Parsing YAML in Python
YAML is NOT built-in. You must install:
pip install pyyaml
Then:
import yaml
Parse YAML string:
import yaml
yaml_data = """
device: Router1
status: active
"""
data = yaml.safe_load(yaml_data)
Now data is a Python dictionary.
Access Values
print(data["device"])
Important Exam Points About YAML
- YAML is indentation-based
- YAML converts directly into dictionary/list
- Use
yaml.safe_load()(important for security) - Common in automation and configuration management
6. Comparing Parsing of XML, JSON, and YAML
| Feature | JSON | XML | YAML |
|---|---|---|---|
| Most common in REST APIs | Yes | Less common | Rare |
| Converts directly to dict | Yes | No | Yes |
| Built-in Python support | Yes | Yes | No (needs PyYAML) |
| Easy to parse | Very Easy | More Complex | Easy |
| Used in automation tools | Yes | Sometimes | Very Common |
7. Understanding Python Data Structures After Parsing
After parsing, you usually get:
- Dictionary (dict)
- List
- Nested dictionaries
- Nested lists
Example API response:
{
"devices": [
{"name": "Router1", "status": "active"},
{"name": "Switch1", "status": "inactive"}
]
}
After parsing:
data["devices"][0]["name"]
To pass the exam, you must understand:
- How to navigate nested dictionaries
- How to access list elements
- How to loop through lists
Example:
for device in data["devices"]:
print(device["name"])
8. Error Handling During Parsing
In real automation:
- JSON may be invalid
- XML may be malformed
- YAML indentation may be wrong
Example JSON error handling:
try:
data = json.loads(json_data)
except json.JSONDecodeError:
print("Invalid JSON")
Exam tip: Understand that parsing can fail.

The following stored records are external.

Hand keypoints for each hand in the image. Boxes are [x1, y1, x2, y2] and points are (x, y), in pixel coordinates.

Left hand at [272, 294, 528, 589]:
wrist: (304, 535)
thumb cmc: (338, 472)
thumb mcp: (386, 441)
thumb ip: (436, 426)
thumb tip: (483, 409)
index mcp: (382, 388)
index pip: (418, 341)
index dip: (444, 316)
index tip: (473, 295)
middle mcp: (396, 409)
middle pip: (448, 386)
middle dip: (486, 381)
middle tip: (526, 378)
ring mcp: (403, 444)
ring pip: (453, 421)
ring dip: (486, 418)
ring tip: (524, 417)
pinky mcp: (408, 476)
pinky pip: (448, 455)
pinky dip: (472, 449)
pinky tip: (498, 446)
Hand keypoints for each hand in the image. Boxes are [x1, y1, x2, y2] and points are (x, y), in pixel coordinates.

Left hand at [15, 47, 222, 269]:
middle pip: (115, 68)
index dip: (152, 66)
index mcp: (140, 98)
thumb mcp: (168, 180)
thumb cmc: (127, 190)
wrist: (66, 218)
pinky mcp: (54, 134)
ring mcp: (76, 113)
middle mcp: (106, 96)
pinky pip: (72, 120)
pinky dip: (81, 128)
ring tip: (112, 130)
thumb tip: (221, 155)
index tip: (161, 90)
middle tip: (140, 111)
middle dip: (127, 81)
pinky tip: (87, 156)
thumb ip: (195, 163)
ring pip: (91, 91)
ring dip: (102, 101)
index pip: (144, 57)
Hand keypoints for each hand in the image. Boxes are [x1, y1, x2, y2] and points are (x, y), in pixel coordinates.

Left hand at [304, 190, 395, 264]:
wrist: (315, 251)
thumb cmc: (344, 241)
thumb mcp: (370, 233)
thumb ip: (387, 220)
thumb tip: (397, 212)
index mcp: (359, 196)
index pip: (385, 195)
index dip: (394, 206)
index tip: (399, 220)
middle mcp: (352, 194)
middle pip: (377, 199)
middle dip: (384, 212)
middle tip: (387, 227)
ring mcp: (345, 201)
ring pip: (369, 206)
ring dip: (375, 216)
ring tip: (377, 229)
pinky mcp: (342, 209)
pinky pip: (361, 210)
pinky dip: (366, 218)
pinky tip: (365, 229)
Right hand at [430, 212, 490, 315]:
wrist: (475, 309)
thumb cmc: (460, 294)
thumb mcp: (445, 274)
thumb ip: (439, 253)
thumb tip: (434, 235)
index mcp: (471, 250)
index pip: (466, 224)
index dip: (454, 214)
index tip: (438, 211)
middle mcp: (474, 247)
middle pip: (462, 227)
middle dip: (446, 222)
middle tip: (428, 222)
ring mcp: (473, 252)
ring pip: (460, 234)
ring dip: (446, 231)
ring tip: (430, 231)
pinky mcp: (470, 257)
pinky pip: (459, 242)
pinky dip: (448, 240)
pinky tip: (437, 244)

9. Real IT Use Cases (Exam-Oriented)
You will see parsing used in:
- REST API responses from controllers
- Network device status queries
- Cloud infrastructure APIs
- Automation scripts
- Configuration file reading
- Logging systems
Typical workflow in DevNet:
- Send API request
- Receive JSON response
- Parse into dictionary
- Extract specific values
- Make automation decision
10. Key Differences You Must Remember for DEVASC
✔ JSON is most important
✔ JSON maps directly to dict/list
✔ XML uses ElementTree
✔ YAML requires PyYAML
✔ Parsing converts text into Python objects
✔ APIs commonly return JSON
✔ Access data using dictionary keys and list indexes
11. Exam-Focused Summary
For the 200-901 DEVASC exam, you must understand:
- What parsing means
- How JSON, XML, and YAML differ
- How each converts into Python structures
- Which Python modules are used:
jsonxml.etree.ElementTreeyaml
- How to access nested data
- Why JSON is most common in APIs
- Why YAML is common in automation tools
- Why XML is still used in legacy systems
Final Concept in One Sentence
Parsing is the process of converting structured data formats like XML, JSON, and YAML into Python dictionaries, lists, and objects so that automation scripts can read, modify, and use the data.